++++ PROVIDED DATA ++++

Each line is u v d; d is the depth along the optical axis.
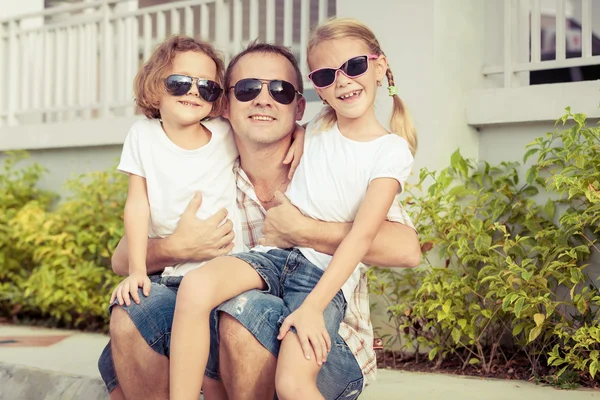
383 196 2.64
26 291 6.27
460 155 4.81
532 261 4.38
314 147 2.88
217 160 3.01
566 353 4.12
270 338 2.51
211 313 2.62
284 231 2.78
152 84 2.92
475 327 4.41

++++

> _EXERCISE GOAL_: Begin with the line that contains "314 147 2.88" and end with the last line of the data. Repeat those two lines and all between them exactly.

> _SOLUTION FOR THIS TASK_:
314 147 2.88
217 160 3.01
566 353 4.12
270 338 2.51
211 313 2.62
284 231 2.78
152 84 2.92
475 327 4.41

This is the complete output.